海洋プラスチックの話題が取り上げられる際には、「生分解性プラスチック」という言葉もよく紹介されますよね。では、「生分解性プラスチック」とは具体的には何のことを指しているのでしょうか。 「生分解性プラスチック」は、通常のプラスチックと同じ耐久性を持ち、使用後は自然界に存在する微生物の働きで最終的に二酸化炭素と水にまで完全に分解されるプラスチックだと言われています。
また生分解性と聞くと、自然環境で分解されていくことを想像するかもしれませんが、そうではない場合もあります。実は、生分解性プラスチックの種類によって性質が異なっているのです。PHBH(ポリヒドロキシブチレート/ヒドロキシヘキサノエート)、PLA(ポリ乳酸)、 バイオPBS(ポリブチレンサクシネート)などが、代表的な生分解性プラスチックの種類ですが、それぞれ分解することのできる環境が異なっています。

資料 ->
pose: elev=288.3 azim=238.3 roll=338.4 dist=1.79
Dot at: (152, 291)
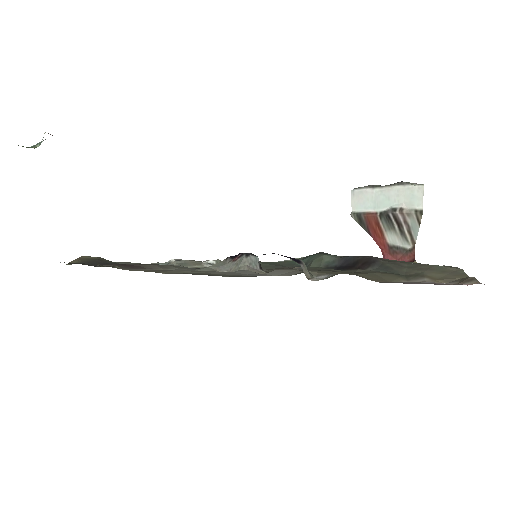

やること -> 生分解性プラスチックについての文章を、最後の文の後から続けて書いてください。 資料は使わなくてもかまいません。

答え ->
図1にある通り、水環境で分解されるのは、PHBH(ポリヒドロキシブチレート/ヒドロキシヘキサノエート)などのごく一部に限られています。PLA(ポリ乳酸)はコンポストでの高温多湿な環境では分解されますが、通常の土壌環境や水環境では分解されにくいという特徴があります。また、バイオPBS(ポリブチレンサクシネート)はコンポストならびに土壌環境では分解されたとしても、水環境では分解されにくいのです。したがって、生分解性プラスチック全てが、海の中でも分解されるわけではないことがわかります。「生分解性プラスチックに変えれば海洋プラスチック問題が解決する」と一概に言うことはできないのです。

グリーンプラマーク

高温多湿な環境で処理できる生分解性プラスチックの基準を一定にしていこうという取り組みがあります。それは、JBPA(日本バイオプラスチック協会)が定めている、「グリーンプラマーク」です。グリーンプラマークを表示できる有機化合物は、「紙・樹木等の天然有機物か、あるいは生分解性が国際標準分析法に基づいた生分解速度で60%以上のもの」に限られます。この生分解性速度というのは、コンポスト施設内で、紙や樹木と同じ程度の速さによる分解を受ける、ということを意味しています。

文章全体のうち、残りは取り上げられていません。